L'Atlas marocain a un climat continental d'altitude — avec des amplitudes thermiques extrêmes entre le jour et la nuit et des différences marquées entre les saisons. La gestion de la température est le principal défi logistique de la randonnée dans ce massif.
Printemps (mars-mai) : la meilleure saison — les températures sont parfaites en vallée (18-25°C le jour, 8-14°C la nuit). La végétation est en plein renouveau après les pluies hivernales — les amandiers sont en fleur dès février, les genêts d'altitude fleurissent en mai. La neige au-dessus de 3 000 m est encore présente mais les conditions d'ascension du Toubkal sont idéales (neige consolidée, bonnes conditions de cramponnage). Les roses de la Vallée du M'Goun fleurissent en mai.
Été (juin-septembre) : haute saison mais chaud — l'accès au Toubkal sans crampons est possible (neige résiduelle uniquement dans les couloirs nord). La chaleur en vallée (35-42°C dans les gorges du Dadès en juillet) est pénible — randonner uniquement tôt le matin (6h-12h). En altitude (Toubkal, Mgoun), les températures sont plus douces (20-25°C le jour, 5-10°C la nuit au refuge). C'est la saison la plus fréquentée — le refuge du Toubkal peut être complet.

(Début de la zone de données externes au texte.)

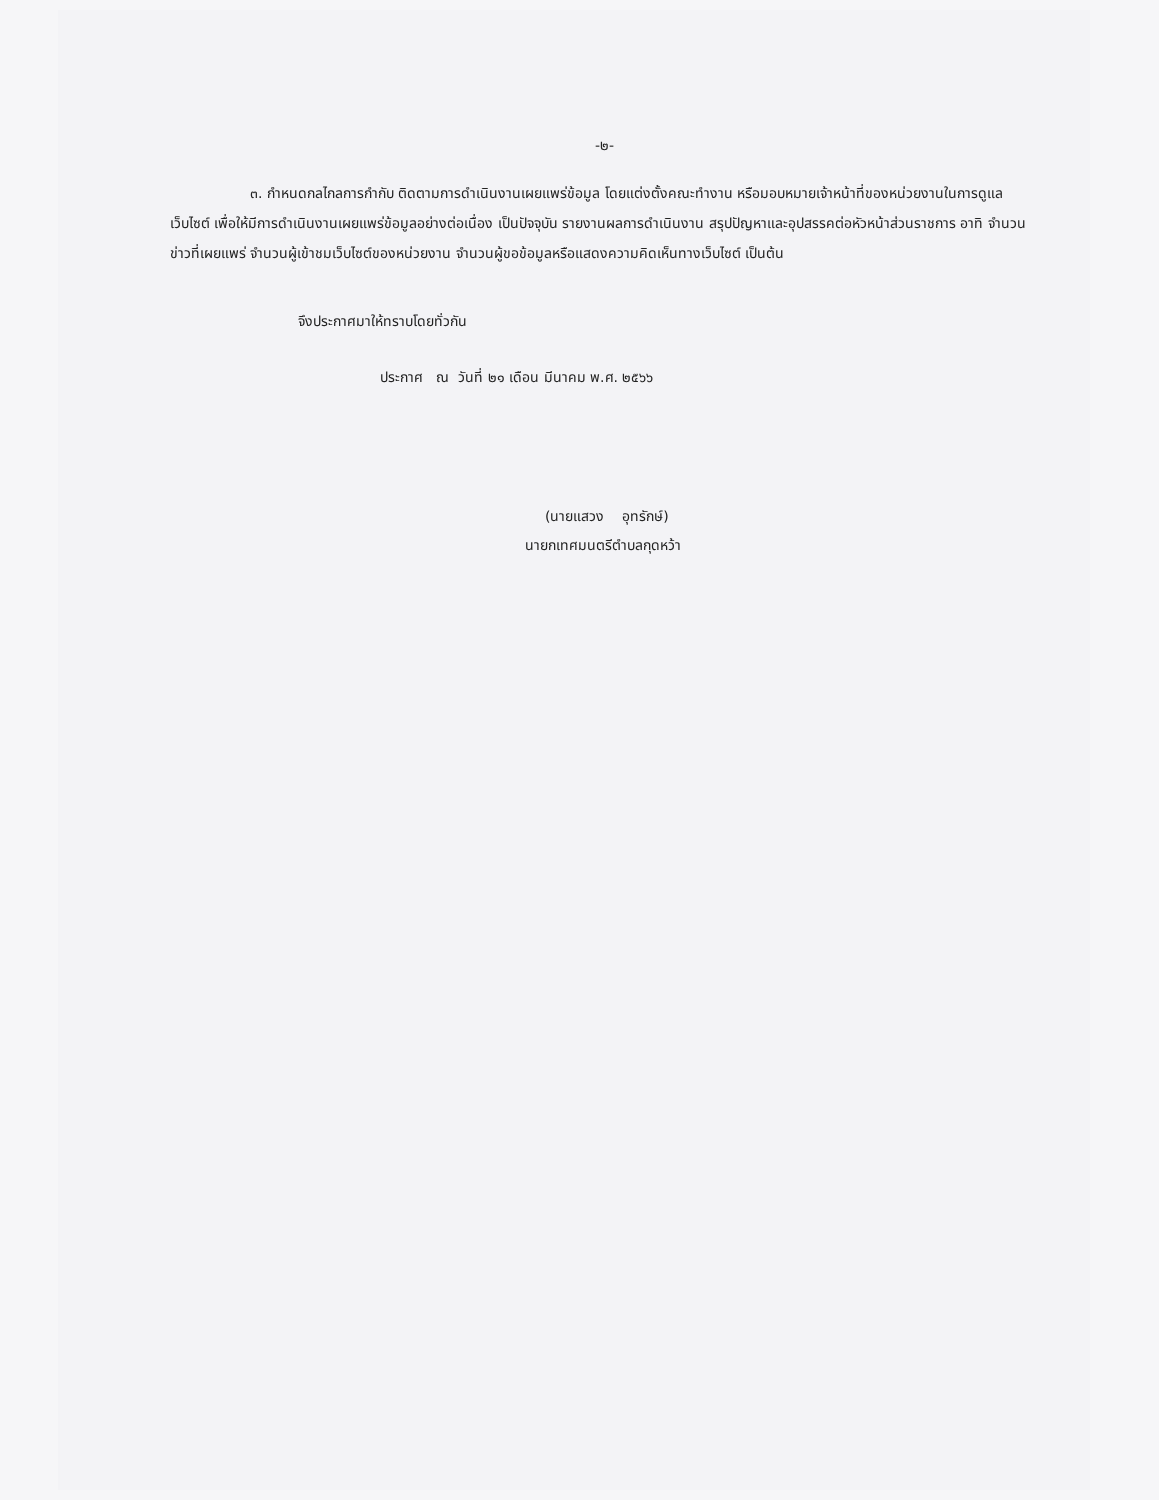-๒-
๓. กำหนดกลไกลการกำกับ ติดตามการดำเนินงานเผยแพร่ข้อมูล โดยแต่งตั้งคณะทำงาน หรือมอบหมายเจ้าหน้าที่ของหน่วยงานในการดูแลเว็บไซต์ เพื่อให้มีการดำเนินงานเผยแพร่ข้อมูลอย่างต่อเนื่อง เป็นปัจจุบัน รายงานผลการดำเนินงาน สรุปปัญหาและอุปสรรคต่อหัวหน้าส่วนราชการ อาทิ จำนวนข่าวที่เผยแพร่ จำนวนผู้เข้าชมเว็บไซต์ของหน่วยงาน จำนวนผู้ขอข้อมูลหรือแสดงความคิดเห็นทางเว็บไซต์ เป็นต้น
จึงประกาศมาให้ทราบโดยทั่วกัน
ประกาศ ณ วันที่ ๒๑ เดือน มีนาคม พ.ศ. ๒๕๖๖
(นายแสวง อุทรักษ์)
นายกเทศมนตรีตำบลกุดหว้า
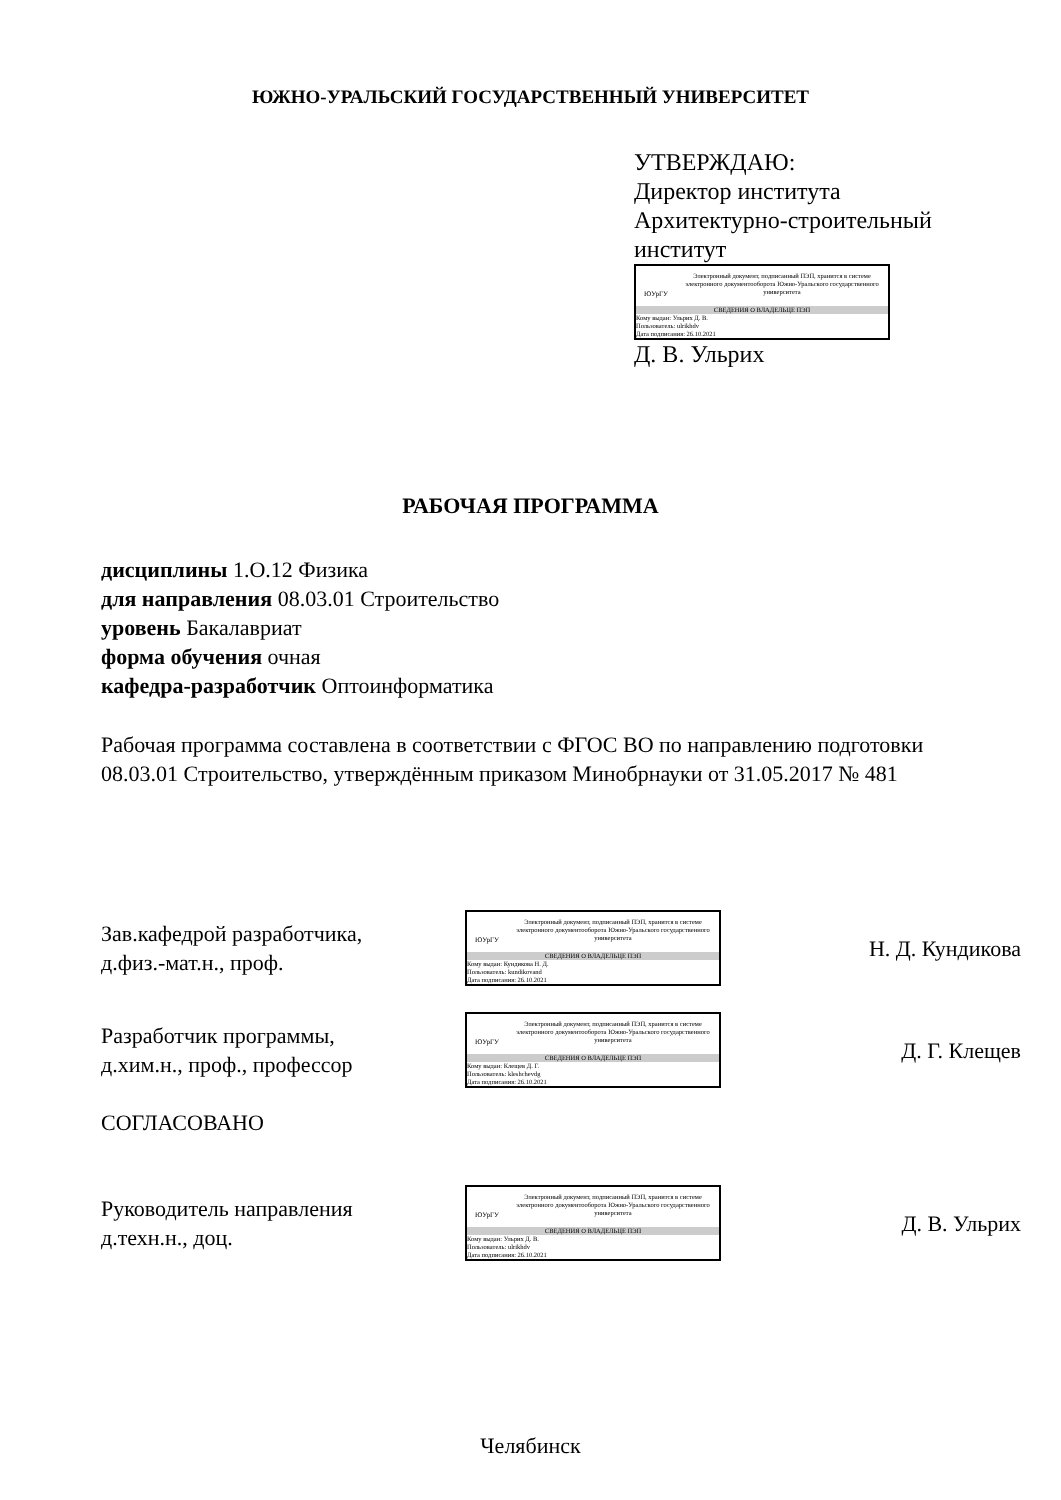ЮЖНО-УРАЛЬСКИЙ ГОСУДАРСТВЕННЫЙ УНИВЕРСИТЕТ
УТВЕРЖДАЮ:
Директор института
Архитектурно-строительный
институт
ЮУрГУ
Электронный документ, подписанный ПЭП, хранится в системе электронного документооборота Южно-Уральского государственного университета
СВЕДЕНИЯ О ВЛАДЕЛЬЦЕ ПЭП
Кому выдан: Ульрих Д. В.
Пользователь: ulrikhdv
Дата подписания: 26.10.2021
Д. В. Ульрих
РАБОЧАЯ ПРОГРАММА
дисциплины 1.О.12 Физика
для направления 08.03.01 Строительство
уровень Бакалавриат
форма обучения очная
кафедра-разработчик Оптоинформатика
Рабочая программа составлена в соответствии с ФГОС ВО по направлению подготовки 08.03.01 Строительство, утверждённым приказом Минобрнауки от 31.05.2017 № 481
Зав.кафедрой разработчика,
д.физ.-мат.н., проф.
ЮУрГУ
Электронный документ, подписанный ПЭП, хранится в системе электронного документооборота Южно-Уральского государственного университета
СВЕДЕНИЯ О ВЛАДЕЛЬЦЕ ПЭП
Кому выдан: Кундикова Н. Д.
Пользователь: kundikovand
Дата подписания: 26.10.2021
Н. Д. Кундикова
Разработчик программы,
д.хим.н., проф., профессор
ЮУрГУ
Электронный документ, подписанный ПЭП, хранится в системе электронного документооборота Южно-Уральского государственного университета
СВЕДЕНИЯ О ВЛАДЕЛЬЦЕ ПЭП
Кому выдан: Клещев Д. Г.
Пользователь: kleshchevdg
Дата подписания: 26.10.2021
Д. Г. Клещев
СОГЛАСОВАНО
Руководитель направления
д.техн.н., доц.
ЮУрГУ
Электронный документ, подписанный ПЭП, хранится в системе электронного документооборота Южно-Уральского государственного университета
СВЕДЕНИЯ О ВЛАДЕЛЬЦЕ ПЭП
Кому выдан: Ульрих Д. В.
Пользователь: ulrikhdv
Дата подписания: 26.10.2021
Д. В. Ульрих
Челябинск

Automne (octobre-novembre) : excellente saison — moins de monde que l'été, températures agréables, lumière de qualité photographique. La neige revient au-dessus de 3 000 m à partir de novembre — crampons recommandés pour le Toubkal dès la mi-octobre. La récolte du safran de Taliouine a lieu en novembre. Les villages sont actifs (rentrée des troupeaux, préparation des réserves d'hiver).

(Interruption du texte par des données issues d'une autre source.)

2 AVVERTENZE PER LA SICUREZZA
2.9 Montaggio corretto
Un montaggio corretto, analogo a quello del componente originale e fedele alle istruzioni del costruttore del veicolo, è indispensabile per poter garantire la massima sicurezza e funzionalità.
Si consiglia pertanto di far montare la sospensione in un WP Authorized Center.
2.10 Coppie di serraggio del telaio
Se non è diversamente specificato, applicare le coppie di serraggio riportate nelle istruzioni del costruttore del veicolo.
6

Hiver (décembre-février) : réservé aux expérimentés — le Toubkal peut cumuler 1-2 m de neige et être dans des conditions alpines sérieuses. Guide et crampons obligatoires. Les villages de montagne s'isolent (routes enneigées). En revanche, les gorges du Dadès et la Vallée des Roses en hiver sont désertes de touristes et offrent un accès direct à la vie locale sans intermédiaire.